African nations have long supported and will continue to support the Palestinians, because we share their democratic aspirations and can empathise with their ongoing struggle against colonial oppression and dispossession.
Today, Ukrainians are suffering under the fist of an aggressor with imperial ambitions. As we long spoke against the atrocities and aggressions of former colonial powers like Britain and France, we should now clearly speak against this atrocity being committed by Russia.
Africa cannot be impervious to the severe trauma ordinary Ukrainians are experiencing or oblivious to the hand behind it. Russian expansionism is no less catastrophic and harmful than the Western colonialism African people suffered under for so long.
The massacres committed by Russian soldiers and drones today in Ukraine are as disastrous as the ones committed by German soldiers in present-day Namibia in 1904. And Russia’s illegal occupation of Ukraine is just as devastating and immoral as the French occupation of Algeria.
Sure, Western countries are not the world’s righteous saviours, and African leaders have the right and even obligation to counter any such claim at every opportunity. This, however, cannot and should not mean that Africa embraces Russia as its anti-imperialist hero, even when it wages an undeniably imperialist war against a much smaller nation.
In its response to this immoral conflict, Africa should be the voice of reason and morality. This is why our leaders need to immediately abandon their attempts to whitewash Russia’s aggression under the facade of impartiality.
South Africa, for example, has long been a strong and unflinching global advocate of human rights, particularly Palestinian human rights.

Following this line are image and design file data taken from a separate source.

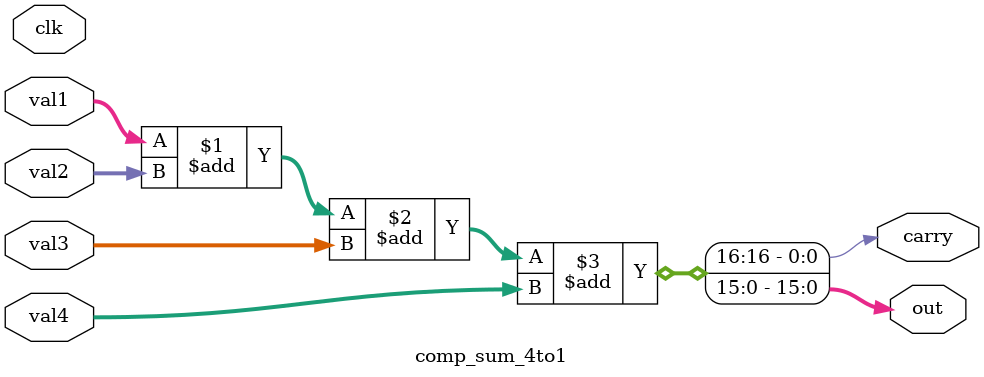
<source format=sv>

/****** comp_sum_2to1.sv *******/

// Inputs: 4 inputs, 16 bits each
// Outputs: 1 output, 16 bits

module comp_sum_4to1(clk, val1, val2, val3, val4, out, carry);
    
    /* verilator lint_off UNUSED */
    input   clk;                                // clock signal

    input   [15:0] val1; 
    input   [15:0] val2;                        
    input   [15:0] val3;
    input   [15:0] val4;

    output  [15:0] out;                        // signal sending the result
    output         carry;


    assign {carry, out} = val1 + val2 + val3 + val4;   

        
endmodule
</source>
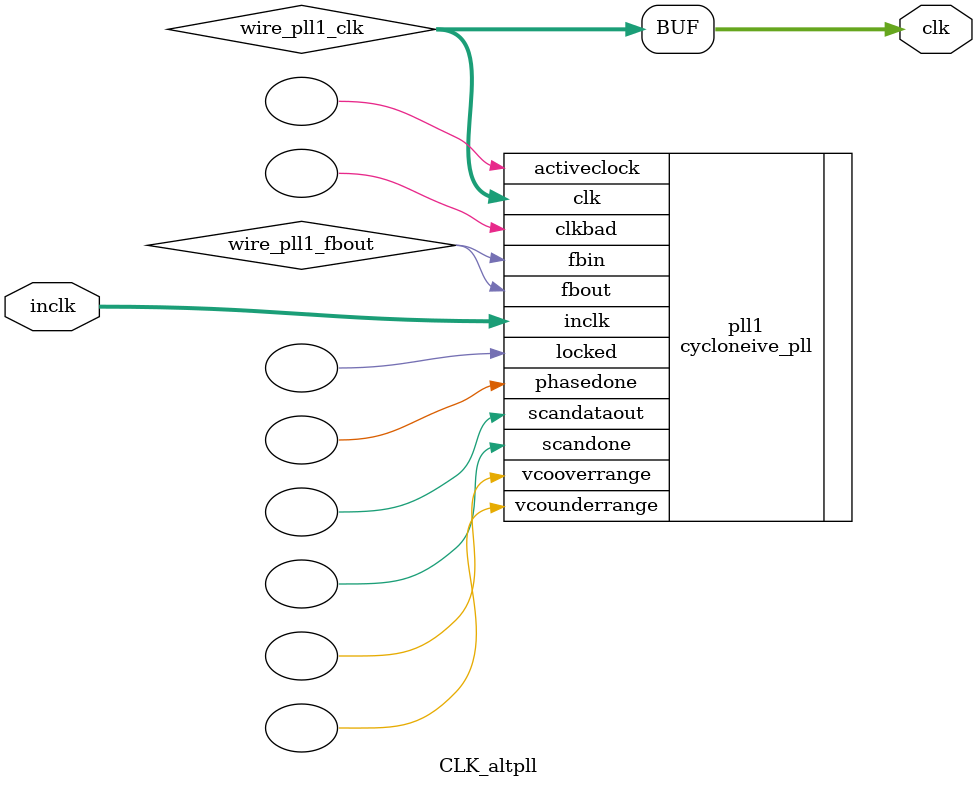
<source format=v>






//synthesis_resources = cycloneive_pll 1 
//synopsys translate_off
`timescale 1 ps / 1 ps
//synopsys translate_on
module  CLK_altpll
	( 
	clk,
	inclk) /* synthesis synthesis_clearbox=1 */;
	output   [4:0]  clk;
	input   [1:0]  inclk;
`ifndef ALTERA_RESERVED_QIS
// synopsys translate_off
`endif
	tri0   [1:0]  inclk;
`ifndef ALTERA_RESERVED_QIS
// synopsys translate_on
`endif

	wire  [4:0]   wire_pll1_clk;
	wire  wire_pll1_fbout;

	cycloneive_pll   pll1
	( 
	.activeclock(),
	.clk(wire_pll1_clk),
	.clkbad(),
	.fbin(wire_pll1_fbout),
	.fbout(wire_pll1_fbout),
	.inclk(inclk),
	.locked(),
	.phasedone(),
	.scandataout(),
	.scandone(),
	.vcooverrange(),
	.vcounderrange()
	`ifndef FORMAL_VERIFICATION
	// synopsys translate_off
	`endif
	,
	.areset(1'b0),
	.clkswitch(1'b0),
	.configupdate(1'b0),
	.pfdena(1'b1),
	.phasecounterselect({3{1'b0}}),
	.phasestep(1'b0),
	.phaseupdown(1'b0),
	.scanclk(1'b0),
	.scanclkena(1'b1),
	.scandata(1'b0)
	`ifndef FORMAL_VERIFICATION
	// synopsys translate_on
	`endif
	);
	defparam
		pll1.bandwidth_type = "auto",
		pll1.clk0_divide_by = 2,
		pll1.clk0_duty_cycle = 50,
		pll1.clk0_multiply_by = 5,
		pll1.clk0_phase_shift = "0",
		pll1.clk1_divide_by = 1,
		pll1.clk1_duty_cycle = 50,
		pll1.clk1_multiply_by = 5,
		pll1.clk1_phase_shift = "0",
		pll1.compensate_clock = "clk0",
		pll1.inclk0_input_frequency = 20000,
		pll1.operation_mode = "normal",
		pll1.pll_type = "auto",
		pll1.lpm_type = "cycloneive_pll";
	assign
		clk = {wire_pll1_clk[4:0]};
endmodule //CLK_altpll
//VALID FILE

</source>
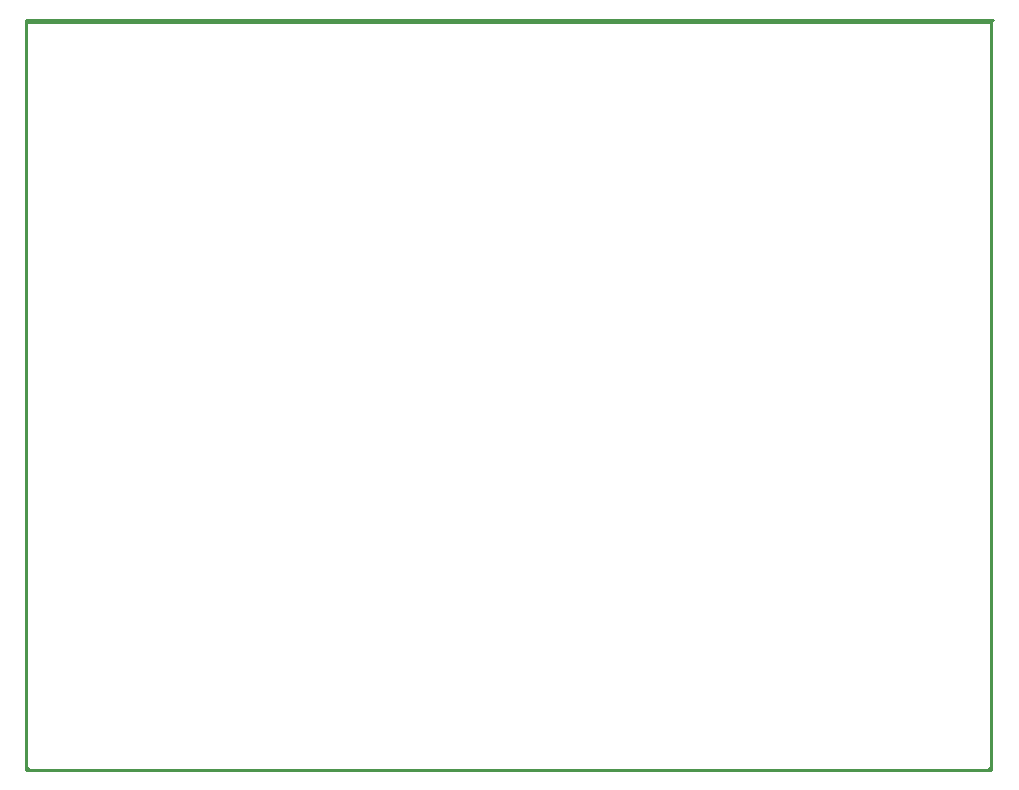
<source format=gko>
G04 Layer_Color=16711935*
%FSLAX44Y44*%
%MOMM*%
G71*
G01*
G75*
%ADD10C,0.2540*%
D10*
X3502861Y1047750D02*
X3502861Y1047750D01*
X3502861Y412750D02*
Y1047750D01*
Y412750D02*
X3502861Y412750D01*
X2686050Y412750D02*
X3502861D01*
X2686050Y412750D02*
X2686050Y412750D01*
X2686050Y412750D02*
Y1047750D01*
X3505200D01*
X2686000Y1046000D02*
X3501971D01*
X3502861Y1046889D01*
Y414610D02*
Y1046889D01*
X3501000Y412750D02*
X3502861Y414610D01*
X2689000Y412750D02*
X3501000D01*
X2686000Y415750D02*
X2689000Y412750D01*
X2686000Y415750D02*
Y1046000D01*
M02*

</source>
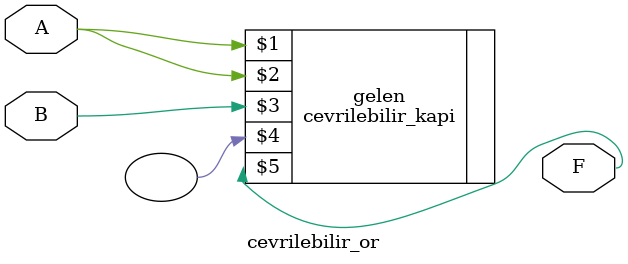
<source format=v>
`timescale 1ns / 1ps


module cevrilebilir_or(
    input A,B,
    output F
    );
    cevrilebilir_kapi gelen(A,A,B, ,F, );
endmodule

</source>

It has been resolute in condemning Israel for bombing Palestinian hospitals, homes and schools during its wars on the besieged Gaza enclave. It has been critical of Israel’s apartheid state in support of long-suffering Palestinians. It has also never refrained from criticising Israel’s Western backers for fuelling the violence against Palestinians.
So why has it chosen to abandon equally blameless and desperate Ukrainians in their time of need? In fact, why are so many Africans failing to see themselves in the victims of Russia’s violence?
Can Africa not recognise the suffering of the innocent when the perpetrator of the suffering is Russia?
A few hours before Russia’s invasion of Ukraine, Putin said, “Our policy is based on freedom, the freedom of choice for everyone to independently determine their own future and the future of their children.” African states should hold him accountable to this statement and condemn the painfully contradictory developments that are emerging in Ukraine. Indeed, let us promote a peaceful resolution to the war, but avoid becoming hypocrites and losing our humanity in the process.
The views expressed in this article are the author’s own and do not necessarily reflect Al Jazeera’s editorial stance.